The political response further fueled the upward spiral. Riyadh threatened Iran with direct military retaliation. Donald Trump, for his part, warned that the United States could destroy Iran's South Pars gas field—one of the largest in the world, already hit by Israel—if Iran launched another attack on energy infrastructure. This verbal escalation among three major powers triggered a geopolitical risk premium rarely seen in the oil and gas markets.
Intersecting Threats and Risk of Conflict Expansion
The current situation in the Middle East is characterized by the number of actors involved and the strategic nature of the targets being hit. Strikes are no longer limited to conventional combat zones; they are directly targeting hydrocarbon production and export infrastructure, essentially the nerve center of the global energy economy.
The South Pars gas field alone holds the largest natural gas reserve on the planet. The American threat to destroy it introduces an additional layer of uncertainty: such a strike would not only impact Iranian production but could potentially destabilize the entire regional gas balance. The escalation of these crossed threats—Iran against Qatar, Saudi Arabia against Iran, the United States against Iran—mechanically increases the likelihood of a new incident that could further disrupt the global supply.
Importing Economies: Exposure to a Lasting Supply Shock
The Gulf region accounts for about one-third of the world's oil production and an increasing share of LNG exports. Economies heavily reliant on hydrocarbon imports—such as those in Europe, Southeast Asia, and East Asia—find themselves at the forefront of this price surge. A sustained increase in oil prices above $100 per barrel mechanically raises the energy costs for importing countries, strains trade balances, and fuels inflationary pressures.

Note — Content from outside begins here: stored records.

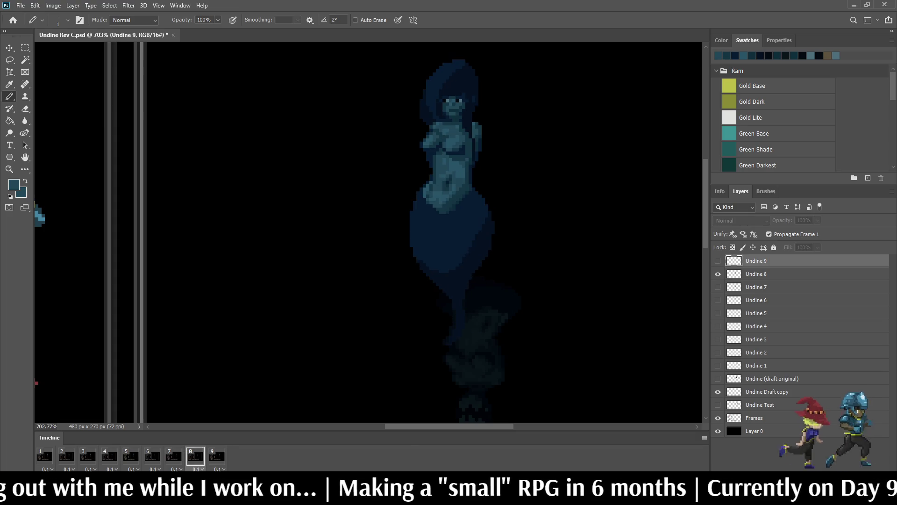
key(Right)
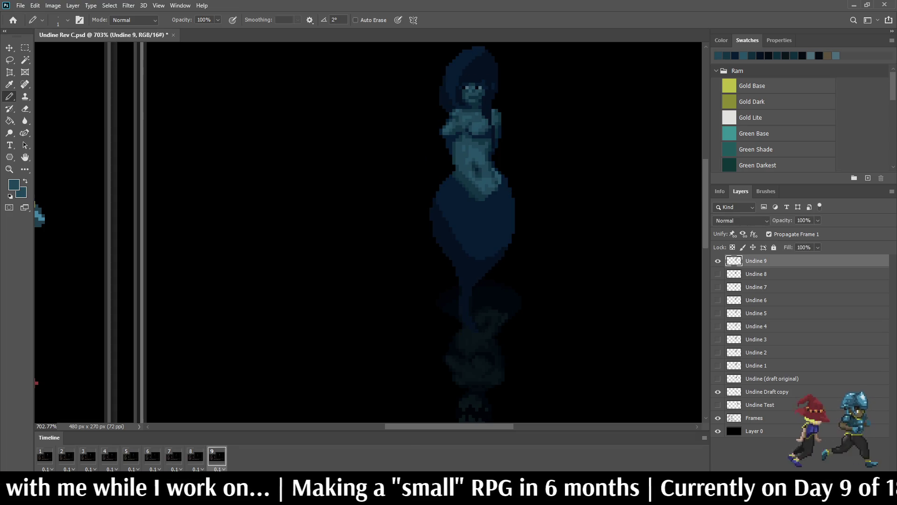
key(ctrl+t)
key(Down)
key(Down)
key(Down)
key(Left)
key(Left)
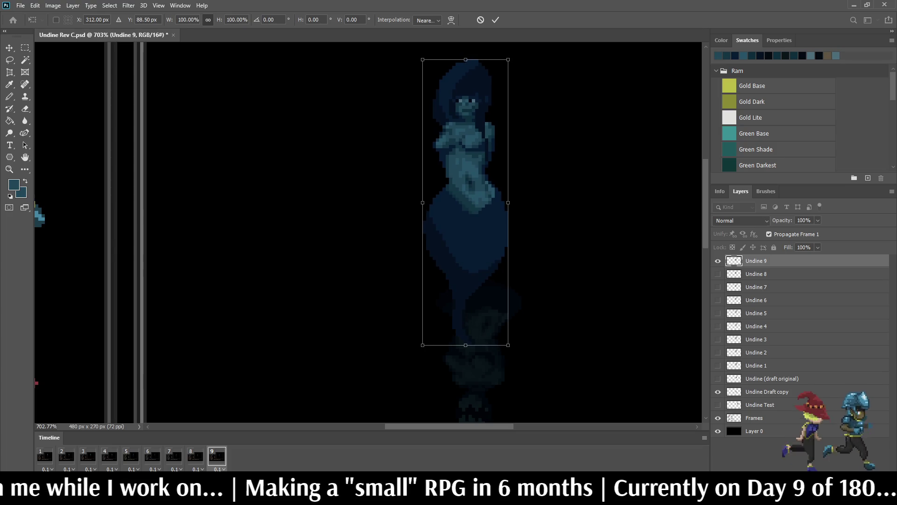
key(Return)
key(b)
key(Left)
key(Right)
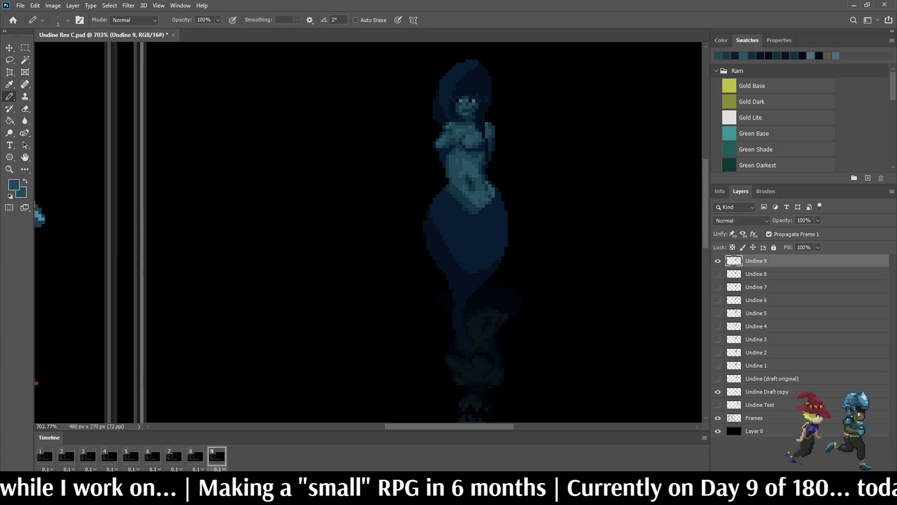
key(Left)
key(Right)
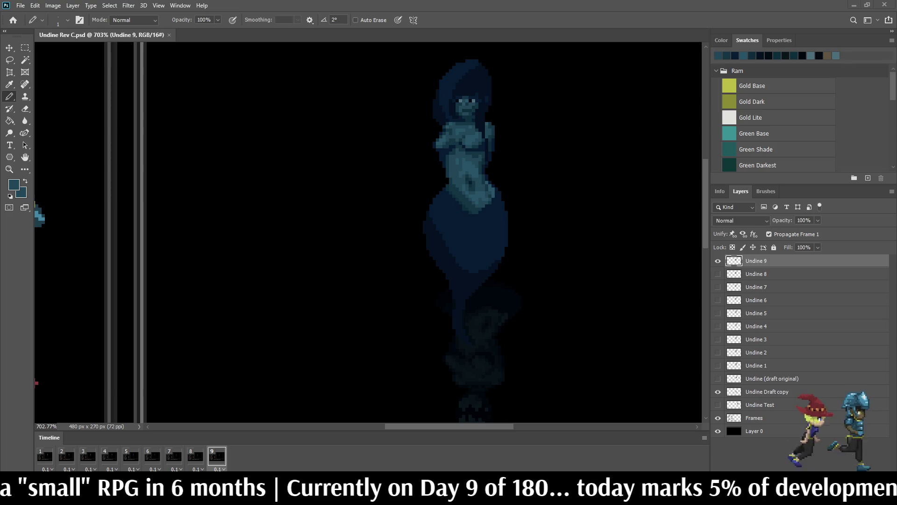
key(space)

For Europe, the situation is especially sensitive because the continent has significantly increased its dependence on Qatari and American LNG following the disruption of Russian supplies. A prolonged blockade of exports from Ras Laffan would force European buyers to turn to an already tight spot market, further driving up prices. The Strait of Hormuz, through which about 20% of the world’s oil transits, remains a strategic chokepoint where any disruption would have immediate consequences on the entire global energy supply chain.
This content has been automatically translated using artificial intelligence. While we strive for accuracy, some nuances may differ from the original French version.